Axial and transverse load FEM analysis of CORC cables and wires
Anvar Valiyaparambil Abdulsalam  1, 2, *@  , Keyang Wang  2, 3@  , Md Shahriar Hossain  4, 5@  , Jeremy Weiss  6@  , Danko Van Der Laan  6@  , Arend Nijhuis  2, *@  
1 : Institute for Superconducting and Electronic Materials, University of Wollongong
Northfields Ave, Wollongong NSW 2522, Australie -  Australia
2 : University of Twente [Netherlands]
Drienerlolaan 5, 7522 NB Enschede -  Netherlands
3 : Lanzhou University
222 South Tianshui Road, Lanzhou 730000, Gansu Province, P.R.China -  China
4 : School of Mechanical and Mining Engineering, University of Queensland
University of Queensland Brisbane QLD 4072 Australia -  Australia
5 : University of Wollongong
Northfields Ave, Wollongong NSW 2522, Australie -  Australia
6 : Advanced Conductor Technologies LLC
Boulder, CO 80301 -  United States
* : Corresponding author

Multilayered CORC® wires can carry very high currents in background magnetic fields up to 20 T. Mechanical stresses during operation can result in irreversible degradation in the CORC® wires/cables' performance.
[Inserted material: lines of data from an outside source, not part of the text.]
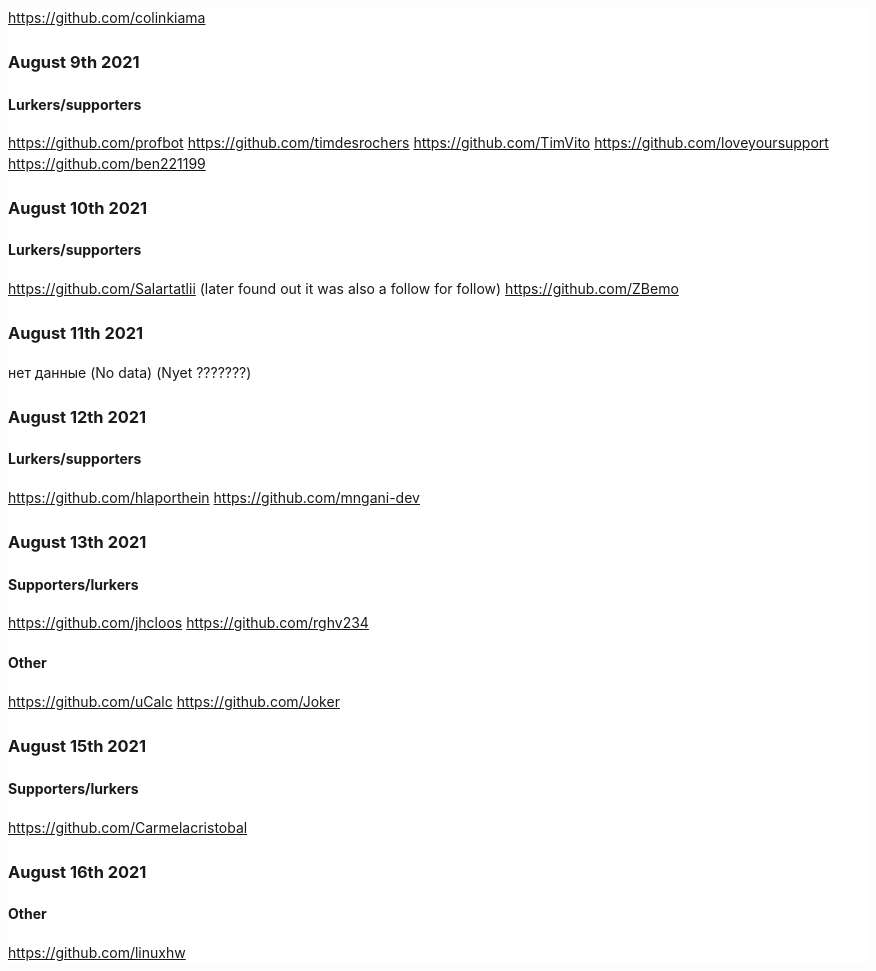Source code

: https://github.com/colinkiama

### August 9th 2021

#### Lurkers/supporters

https://github.com/profbot
https://github.com/timdesrochers
https://github.com/TimVito
https://github.com/loveyoursupport
https://github.com/ben221199

### August 10th 2021

#### Lurkers/supporters

https://github.com/Salartatlii (later found out it was also a follow for follow)
https://github.com/ZBemo

### August 11th 2021

нет данные (No data) (Nyet ???????)

### August 12th 2021

#### Lurkers/supporters

https://github.com/hlaporthein
https://github.com/mngani-dev

### August 13th 2021

#### Supporters/lurkers

https://github.com/jhcloos
https://github.com/rghv234

#### Other

https://github.com/uCalc
https://github.com/Joker

### August 15th 2021

#### Supporters/lurkers

https://github.com/Carmelacristobal

### August 16th 2021

#### Other

https://github.com/linuxhw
Different mechanical loads acting on CORC® cable during production, winding, assembly, and electromagnetic operation are bending, axial and transverse loads. The tape's helical shape around the central core allows tapes to experience only a fraction of the total axial strain applied to the entire cable in the case of tensile loads. The winding angle is the main cabling parameter that influences the tensile strain limit of the CORC® cable. The radial contraction of the tape depends on Poisson's ratio of the central core and winding angle. An analytical model is proposed to estimate the tensile strain in CORC® wires and cables. With optimized cabling parameters, the irreversible strain limit of CORC® cables and wires can be as high as 7%, which is 10 to 12 times higher than the irreversible strain limit of single REBCO tapes. The major mechanical stress in fusion and detector magnets in operation is transverse compressive stress. The transverse stress tolerance of the CORC® cables and wires depends mainly on the gap spacing between layers, uniformity, and thickness of the copper layer in REBCO tape, core material, and surrounding material's hardness. A detailed finite element model is developed to study the effect of both tensile and transverse load in CORC® cables and then compared against experimental data.